As the 10-day Ganpati celebrations begin across India from today (August 22), the country is soaked in the celebrations of the Elephant God who is believed to bring wisdom and prosperity. Although this time with the COVID-19 pandemic, the celebrations are low-key and pandals across India are asked to strictly adhere to COVID-19 protocols.
Ganesh Chaturthi celebration in India is a festive occasion where people pray, eat and make merry together.
But do you know an interesting Ganesha idol story that sits atop a hill amid the serenity of the Bastar forests in Dantewada. The Ganesha said to be about 1,100-year-old in the Bastar forests of Chhattisgarh.

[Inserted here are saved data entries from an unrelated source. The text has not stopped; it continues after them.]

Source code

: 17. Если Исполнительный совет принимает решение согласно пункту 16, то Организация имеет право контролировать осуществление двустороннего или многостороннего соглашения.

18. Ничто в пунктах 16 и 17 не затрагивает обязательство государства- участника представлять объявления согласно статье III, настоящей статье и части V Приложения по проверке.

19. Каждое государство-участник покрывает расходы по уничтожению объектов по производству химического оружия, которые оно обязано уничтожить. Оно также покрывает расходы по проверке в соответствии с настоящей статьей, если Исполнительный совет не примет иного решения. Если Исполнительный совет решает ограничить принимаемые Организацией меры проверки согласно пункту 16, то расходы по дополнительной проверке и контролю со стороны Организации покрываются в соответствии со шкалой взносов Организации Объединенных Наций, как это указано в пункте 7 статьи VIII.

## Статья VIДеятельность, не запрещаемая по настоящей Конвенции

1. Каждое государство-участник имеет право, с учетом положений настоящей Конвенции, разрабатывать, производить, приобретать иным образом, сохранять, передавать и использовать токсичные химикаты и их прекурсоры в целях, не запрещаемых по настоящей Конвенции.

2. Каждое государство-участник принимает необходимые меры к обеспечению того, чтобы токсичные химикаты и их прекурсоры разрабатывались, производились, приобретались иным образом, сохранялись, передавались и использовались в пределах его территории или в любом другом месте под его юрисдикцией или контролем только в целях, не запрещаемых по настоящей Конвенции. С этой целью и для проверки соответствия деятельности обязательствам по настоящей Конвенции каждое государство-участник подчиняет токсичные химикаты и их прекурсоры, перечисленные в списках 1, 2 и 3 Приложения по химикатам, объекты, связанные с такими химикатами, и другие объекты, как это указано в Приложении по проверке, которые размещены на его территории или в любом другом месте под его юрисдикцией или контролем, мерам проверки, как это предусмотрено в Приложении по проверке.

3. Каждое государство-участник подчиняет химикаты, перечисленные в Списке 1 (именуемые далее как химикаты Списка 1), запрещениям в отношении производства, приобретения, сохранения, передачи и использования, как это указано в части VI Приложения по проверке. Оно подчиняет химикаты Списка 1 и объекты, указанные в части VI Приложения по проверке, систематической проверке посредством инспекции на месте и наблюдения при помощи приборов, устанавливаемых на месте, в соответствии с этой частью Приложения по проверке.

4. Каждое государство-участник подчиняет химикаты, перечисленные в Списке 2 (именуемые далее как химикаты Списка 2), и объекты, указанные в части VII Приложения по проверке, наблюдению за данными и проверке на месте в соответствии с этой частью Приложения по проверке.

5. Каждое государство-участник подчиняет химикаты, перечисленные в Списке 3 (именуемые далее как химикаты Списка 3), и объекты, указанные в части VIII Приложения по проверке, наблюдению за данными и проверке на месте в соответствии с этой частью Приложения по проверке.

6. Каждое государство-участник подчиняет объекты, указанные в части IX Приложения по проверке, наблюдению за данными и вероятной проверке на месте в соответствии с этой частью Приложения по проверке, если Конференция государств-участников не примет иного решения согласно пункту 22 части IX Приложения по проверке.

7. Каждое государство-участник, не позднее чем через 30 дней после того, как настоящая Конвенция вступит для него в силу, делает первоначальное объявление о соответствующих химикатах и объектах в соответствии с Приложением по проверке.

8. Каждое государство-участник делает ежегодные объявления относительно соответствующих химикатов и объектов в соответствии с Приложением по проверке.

The story has been shared by IFS officer Parveen Kaswan. The idol has been made during the time of Nagvanshi dynasty and is placed atop a 'dhol' shaped hill that lies 14 km inside the forest.

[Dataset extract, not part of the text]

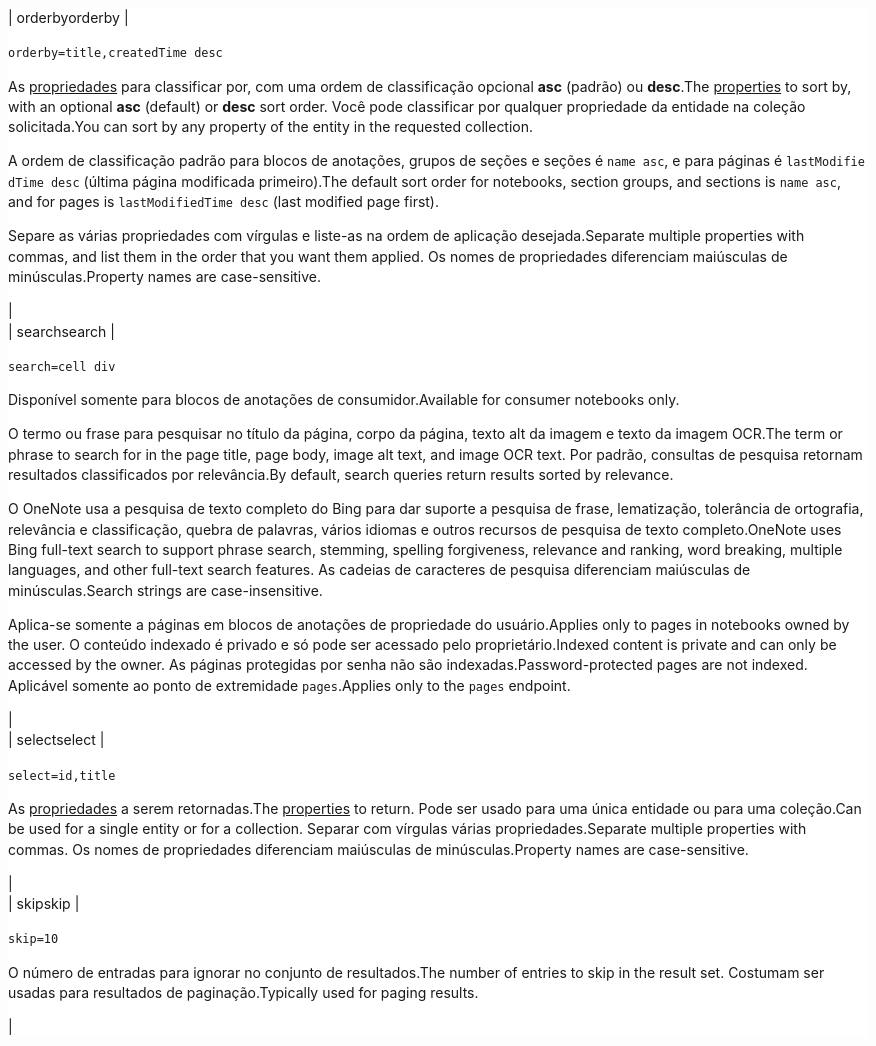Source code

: | <span data-ttu-id="0407b-293">orderby</span><span class="sxs-lookup"><span data-stu-id="0407b-293">orderby</span></span> | <p>`orderby=title,createdTime desc`</p><p><span data-ttu-id="0407b-294">As [propriedades](#onenote-entity-properties) para classificar por, com uma ordem de classificação opcional **asc** (padrão) ou **desc**.</span><span class="sxs-lookup"><span data-stu-id="0407b-294">The [properties](#onenote-entity-properties) to sort by, with an optional **asc** (default) or **desc** sort order.</span></span> <span data-ttu-id="0407b-295">Você pode classificar por qualquer propriedade da entidade na coleção solicitada.</span><span class="sxs-lookup"><span data-stu-id="0407b-295">You can sort by any property of the entity in the requested collection.</span></span></p><p><span data-ttu-id="0407b-296">A ordem de classificação padrão para blocos de anotações, grupos de seções e seções é `name asc`, e para páginas é `lastModifiedTime desc` (última página modificada primeiro).</span><span class="sxs-lookup"><span data-stu-id="0407b-296">The default sort order for notebooks, section groups, and sections is `name asc`, and for pages is `lastModifiedTime desc` (last modified page first).</span></span></p><p><span data-ttu-id="0407b-297">Separe as várias propriedades com vírgulas e liste-as na ordem de aplicação desejada.</span><span class="sxs-lookup"><span data-stu-id="0407b-297">Separate multiple properties with commas, and list them in the order that you want them applied.</span></span> <span data-ttu-id="0407b-298">Os nomes de propriedades diferenciam maiúsculas de minúsculas.</span><span class="sxs-lookup"><span data-stu-id="0407b-298">Property names are case-sensitive.</span></span></p> |  
| <span data-ttu-id="0407b-299">search</span><span class="sxs-lookup"><span data-stu-id="0407b-299">search</span></span> | <p>`search=cell div`</p><p><span data-ttu-id="0407b-300">Disponível somente para blocos de anotações de consumidor.</span><span class="sxs-lookup"><span data-stu-id="0407b-300">Available for consumer notebooks only.</span></span></p><p><span data-ttu-id="0407b-301">O termo ou frase para pesquisar no título da página, corpo da página, texto alt da imagem e texto da imagem OCR.</span><span class="sxs-lookup"><span data-stu-id="0407b-301">The term or phrase to search for in the page title, page body, image alt text, and image OCR text.</span></span> <span data-ttu-id="0407b-302">Por padrão, consultas de pesquisa retornam resultados classificados por relevância.</span><span class="sxs-lookup"><span data-stu-id="0407b-302">By default, search queries return results sorted by relevance.</span></span></p><p><span data-ttu-id="0407b-303">O OneNote usa a pesquisa de texto completo do Bing para dar suporte a pesquisa de frase, lematização, tolerância de ortografia, relevância e classificação, quebra de palavras, vários idiomas e outros recursos de pesquisa de texto completo.</span><span class="sxs-lookup"><span data-stu-id="0407b-303">OneNote uses Bing full-text search to support phrase search, stemming, spelling forgiveness, relevance and ranking, word breaking, multiple languages, and other full-text search features.</span></span> <span data-ttu-id="0407b-304">As cadeias de caracteres de pesquisa diferenciam maiúsculas de minúsculas.</span><span class="sxs-lookup"><span data-stu-id="0407b-304">Search strings are case-insensitive.</span></span></p><p><span data-ttu-id="0407b-305">Aplica-se somente a páginas em blocos de anotações de propriedade do usuário.</span><span class="sxs-lookup"><span data-stu-id="0407b-305">Applies only to pages in notebooks owned by the user.</span></span> <span data-ttu-id="0407b-306">O conteúdo indexado é privado e só pode ser acessado pelo proprietário.</span><span class="sxs-lookup"><span data-stu-id="0407b-306">Indexed content is private and can only be accessed by the owner.</span></span> <span data-ttu-id="0407b-307">As páginas protegidas por senha não são indexadas.</span><span class="sxs-lookup"><span data-stu-id="0407b-307">Password-protected pages are not indexed.</span></span> <span data-ttu-id="0407b-308">Aplicável somente ao ponto de extremidade `pages`.</span><span class="sxs-lookup"><span data-stu-id="0407b-308">Applies only to the `pages` endpoint.</span></span></p> |  
| <span data-ttu-id="0407b-309">select</span><span class="sxs-lookup"><span data-stu-id="0407b-309">select</span></span> | <p>`select=id,title`</p><p><span data-ttu-id="0407b-310">As [propriedades](#onenote-entity-properties) a serem retornadas.</span><span class="sxs-lookup"><span data-stu-id="0407b-310">The [properties](#onenote-entity-properties) to return.</span></span> <span data-ttu-id="0407b-311">Pode ser usado para uma única entidade ou para uma coleção.</span><span class="sxs-lookup"><span data-stu-id="0407b-311">Can be used for a single entity or for a collection.</span></span> <span data-ttu-id="0407b-312">Separar com vírgulas várias propriedades.</span><span class="sxs-lookup"><span data-stu-id="0407b-312">Separate multiple properties with commas.</span></span> <span data-ttu-id="0407b-313">Os nomes de propriedades diferenciam maiúsculas de minúsculas.</span><span class="sxs-lookup"><span data-stu-id="0407b-313">Property names are case-sensitive.</span></span></p> |  
| <span data-ttu-id="0407b-314">skip</span><span class="sxs-lookup"><span data-stu-id="0407b-314">skip</span></span> | <p>`skip=10`</p><p><span data-ttu-id="0407b-315">O número de entradas para ignorar no conjunto de resultados.</span><span class="sxs-lookup"><span data-stu-id="0407b-315">The number of entries to skip in the result set.</span></span> <span data-ttu-id="0407b-316">Costumam ser usadas para resultados de paginação.</span><span class="sxs-lookup"><span data-stu-id="0407b-316">Typically used for paging results.</span></span></p> |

He also shared how to reach this place. He said that from Dantewada, one needs to reach a small village Midkulnar, which is around 20 kms away.

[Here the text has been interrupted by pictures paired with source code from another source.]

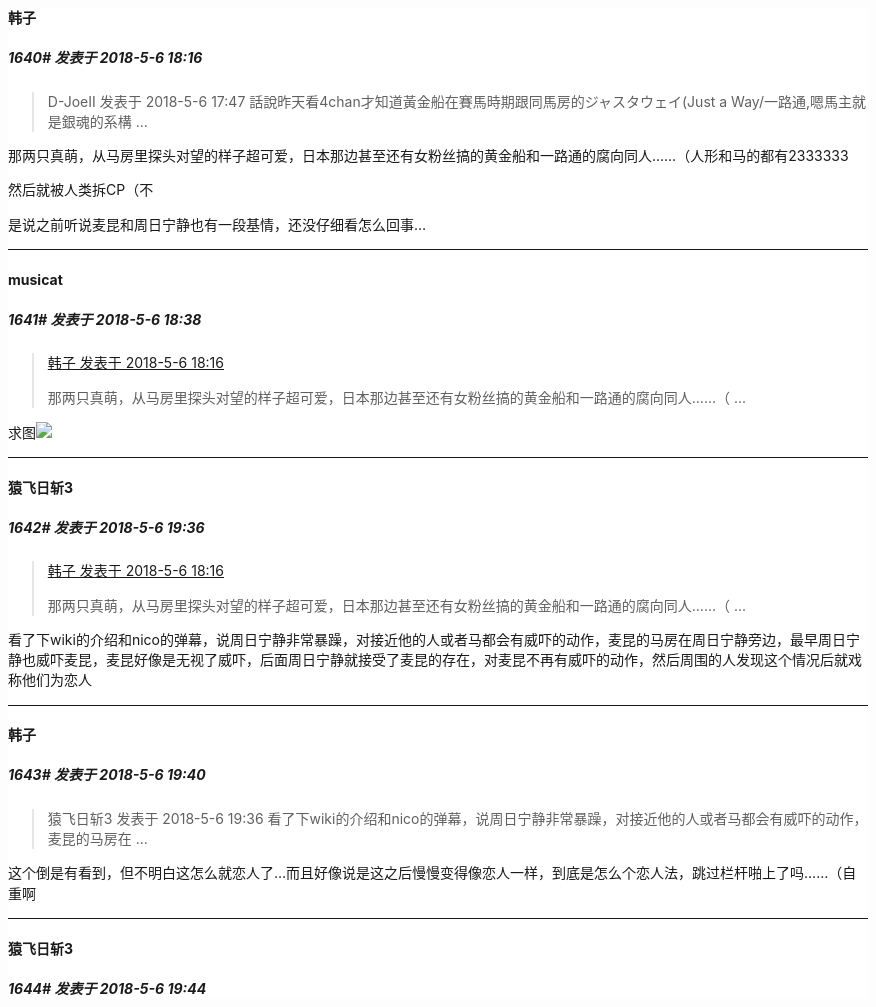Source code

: ####  韩子  
##### 1640#       发表于 2018-5-6 18:16


<blockquote>D-JoeII 发表于 2018-5-6 17:47
話說昨天看4chan才知道黃金船在賽馬時期跟同馬房的ジャスタウェイ(Just a Way/一路通,嗯馬主就是銀魂的系構 ...</blockquote>
那两只真萌，从马房里探头对望的样子超可爱，日本那边甚至还有女粉丝搞的黄金船和一路通的腐向同人……（人形和马的都有2333333


然后就被人类拆CP（不


是说之前听说麦昆和周日宁静也有一段基情，还没仔细看怎么回事…


-----

####  musicat  
##### 1641#       发表于 2018-5-6 18:38


<blockquote><a href="httphttps://bbs.saraba1st.com/2b/forum.php?mod=redirect&amp;goto=findpost&amp;pid=39499180&amp;ptid=1590696" target="_blank">韩子 发表于 2018-5-6 18:16</a>

那两只真萌，从马房里探头对望的样子超可爱，日本那边甚至还有女粉丝搞的黄金船和一路通的腐向同人……（ ...</blockquote>
求图<img src="https://static.saraba1st.com/image/smiley/face2017/077.png" referrerpolicy="no-referrer">


-----

####  猿飞日斩3  
##### 1642#       发表于 2018-5-6 19:36


<blockquote><a href="httphttps://bbs.saraba1st.com/2b/forum.php?mod=redirect&amp;goto=findpost&amp;pid=39499180&amp;ptid=1590696" target="_blank">韩子 发表于 2018-5-6 18:16</a>

那两只真萌，从马房里探头对望的样子超可爱，日本那边甚至还有女粉丝搞的黄金船和一路通的腐向同人……（ ...</blockquote>
看了下wiki的介绍和nico的弹幕，说周日宁静非常暴躁，对接近他的人或者马都会有威吓的动作，麦昆的马房在周日宁静旁边，最早周日宁静也威吓麦昆，麦昆好像是无视了威吓，后面周日宁静就接受了麦昆的存在，对麦昆不再有威吓的动作，然后周围的人发现这个情况后就戏称他们为恋人


-----

####  韩子  
##### 1643#       发表于 2018-5-6 19:40


<blockquote>猿飞日斩3 发表于 2018-5-6 19:36
看了下wiki的介绍和nico的弹幕，说周日宁静非常暴躁，对接近他的人或者马都会有威吓的动作，麦昆的马房在 ...</blockquote>
这个倒是有看到，但不明白这怎么就恋人了…而且好像说是这之后慢慢变得像恋人一样，到底是怎么个恋人法，跳过栏杆啪上了吗……（自重啊


-----

####  猿飞日斩3  
##### 1644#       发表于 2018-5-6 19:44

Following this, one need to trek about 5-7 kms to reach the top of the hill.
Isn't is interesting? You may also plan your travel and share it with us.
Where the lord #Ganesha sits in calm atmosphere. 1100 year old Ganesha idol in Bastar #forest. The idol, made during the time of Nagvanshi dynasty, is placed atop a ‘dhol’ shaped hill that lies 14 km inside the forest. #GaneshChaturthi pic.twitter.com/jYYYeUUB5k— Parveen Kaswan, IFS (@ParveenKaswan) August 22, 2020
Ganesh Chaturthi, also known as Vinayaka Chaturthi, celebrates the arrival of Ganesh to earth from Kailash Parvat with his mother Goddess Parvati/Gauri. The festival is marked with the installation of Ganesh clay idols privately in homes, or publicly on elaborate pandals. This year is being celebrated in a much more restricted way amidst the global pandemic situation. The social distancing norms will prevent people to celebrate the festival in the congregation.
According to new guidelines of the ministry of home affairs (MHA) issued on July 29, cultural and religious functions and other large congregations will continue to remain prohibited.